# Thank you, 420layersofdank



## Adirondack (Apr 25, 2015)

Tonight my wife and another couple went to Bistro Blanc (north of DC) to celebrate my 60th birthday. I had heard good things about it and wanted to go somewhere that had a KKF member as chef to make it a bit more personal. I had PMed Chef Janny about coming and he was very welcoming. Well, the restaurant, food and especially Janny were all wonderful. He came out early on to meet us and I was surprised by how young he was and it was a thrill to meet my first forum member in person. It's nice to know you guys aren't all axe murderers. :lol2:

Janny was very generous, sending out little surprises for us throughout the meal. Had my first raw oyster as a shooter with blood Orange and other ingredients. Very refreshing. My main course was red snapper that included two of my favorite spring ingredients - morels and ramps. It was all excellent, as was everyone else's food.

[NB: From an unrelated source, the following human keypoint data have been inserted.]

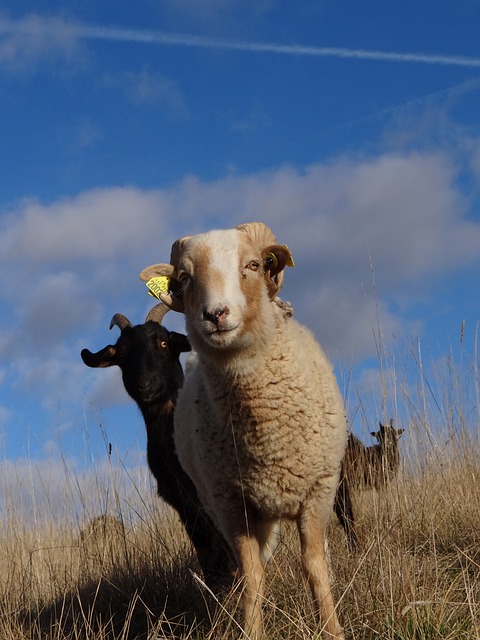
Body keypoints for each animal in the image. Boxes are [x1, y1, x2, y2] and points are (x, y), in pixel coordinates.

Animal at [141, 222, 346, 636]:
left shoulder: (318, 491)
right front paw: (252, 631)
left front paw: (332, 630)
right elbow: (253, 575)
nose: (216, 314)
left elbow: (315, 567)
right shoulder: (232, 506)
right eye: (184, 278)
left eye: (253, 264)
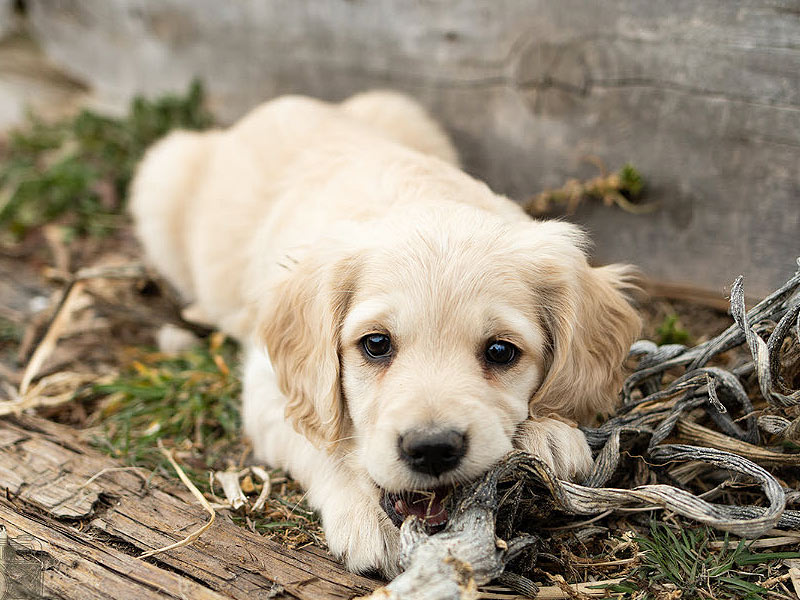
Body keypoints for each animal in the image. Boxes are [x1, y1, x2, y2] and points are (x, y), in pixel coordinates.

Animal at [131, 90, 644, 576]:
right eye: (376, 344)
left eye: (501, 351)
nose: (432, 450)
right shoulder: (268, 384)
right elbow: (319, 440)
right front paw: (366, 513)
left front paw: (551, 431)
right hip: (160, 178)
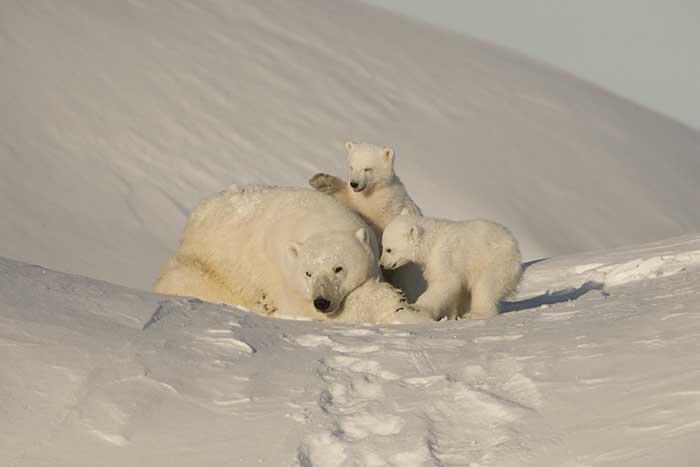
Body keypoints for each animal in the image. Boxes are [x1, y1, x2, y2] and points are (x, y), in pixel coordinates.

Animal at [153, 185, 418, 324]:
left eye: (338, 268)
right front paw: (391, 300)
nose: (322, 301)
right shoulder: (284, 274)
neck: (319, 221)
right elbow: (307, 309)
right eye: (308, 273)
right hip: (204, 263)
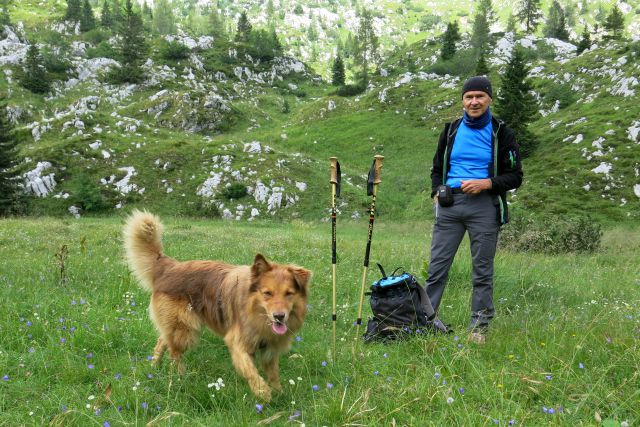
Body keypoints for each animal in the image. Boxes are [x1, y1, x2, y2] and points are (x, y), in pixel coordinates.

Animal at [123, 211, 312, 402]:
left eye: (289, 293)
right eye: (267, 293)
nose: (279, 316)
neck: (254, 310)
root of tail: (169, 266)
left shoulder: (269, 349)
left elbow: (273, 374)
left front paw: (279, 393)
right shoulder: (237, 343)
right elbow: (251, 371)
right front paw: (263, 393)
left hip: (177, 327)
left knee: (163, 341)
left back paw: (154, 366)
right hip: (185, 330)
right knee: (174, 352)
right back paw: (180, 377)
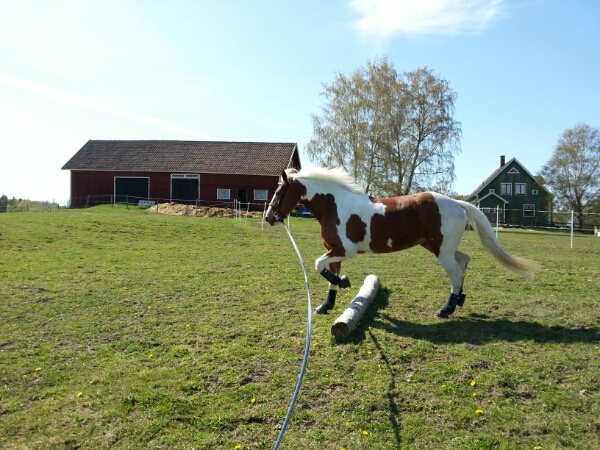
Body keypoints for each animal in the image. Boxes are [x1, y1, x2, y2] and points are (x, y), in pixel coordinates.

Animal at [264, 167, 540, 318]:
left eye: (279, 192)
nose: (269, 217)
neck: (335, 205)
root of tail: (456, 203)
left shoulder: (344, 250)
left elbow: (317, 265)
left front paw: (344, 282)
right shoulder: (333, 250)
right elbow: (328, 274)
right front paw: (326, 305)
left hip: (442, 250)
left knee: (455, 273)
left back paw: (446, 309)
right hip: (437, 246)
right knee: (464, 262)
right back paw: (458, 301)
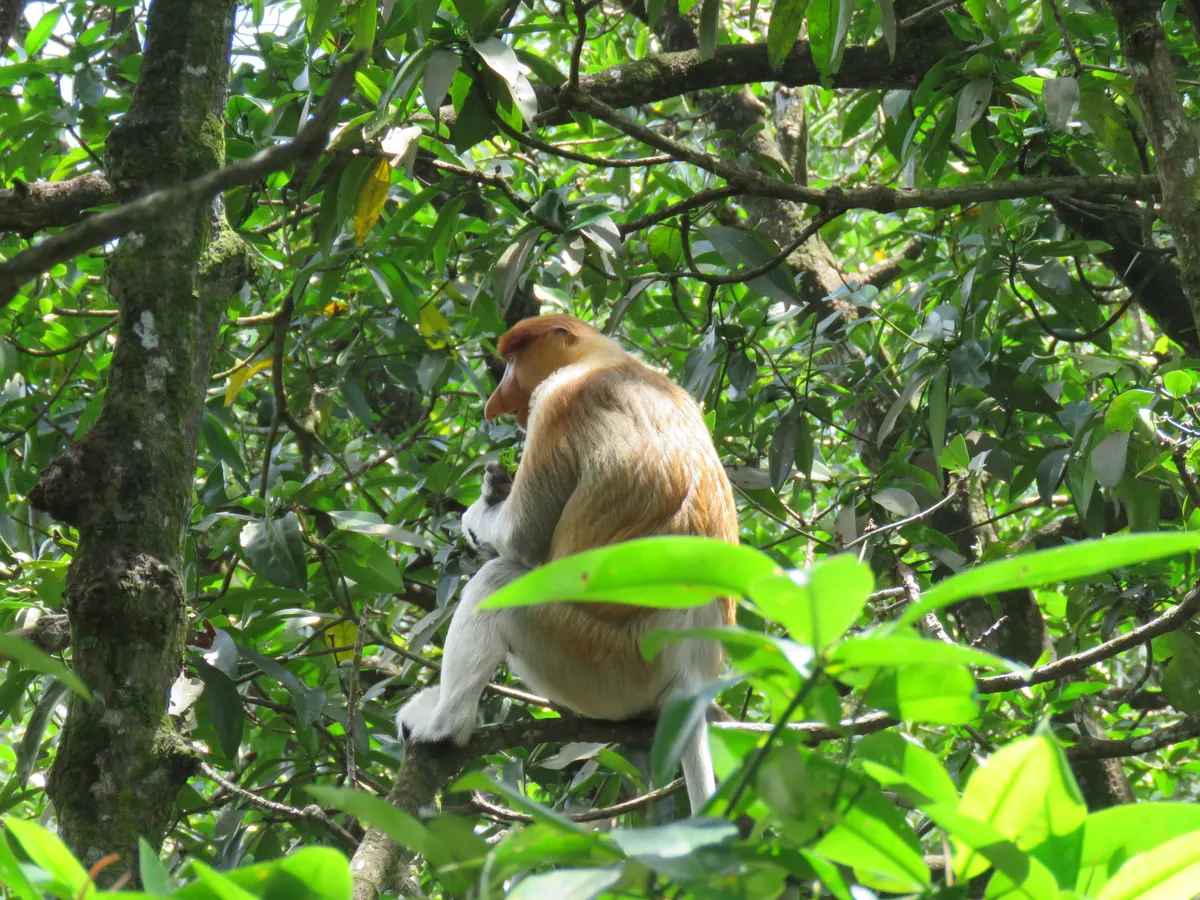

I had brought a couple of knives for show and tell, but the kitchen was just too busy by the end of our meal to take Janny away from his work. Maybe another time. I hope our server conveyed to you, Janny, how truly appreciative we were of everything. It was a very memorable evening.


----------



## WildBoar (Apr 25, 2015)

That's great! He and Marc served up a memorable dinner there for me and a handful of car club friends about 1-1/2 years ago. I know they didn't miss a beat when Marc moved to a place in Fells Point, although it's likely 420 has to put in even more hours than before. Great ingredients well-prepared, with some nice 'treats' thrown in here and there. Definitely a place to frequent if you live close to Columbia.


----------



## marc4pt0 (Apr 25, 2015)

Very nice! I'm more than thrilled to admit I'm Janny's biggest fan, glad to here his fan club is growing!


----------



## 420layersofdank (Apr 26, 2015)

Adirondack!! Check ur inbox! 
Wow you guys are too flattering!! I really have to say that without Marcs humble structure of guidance and patience, I would probably not live to cook and cook to live. And hAve you seen his WHOLE knife collection? Enough said, I love you Marc Dixon. Let's just say If I was Bruce jenner, I would Tear Dat ass up !!!!


----------



## cheflarge (Apr 26, 2015)

LMFAO :bliss: :doublethumbsup: :O  :lol2:


----------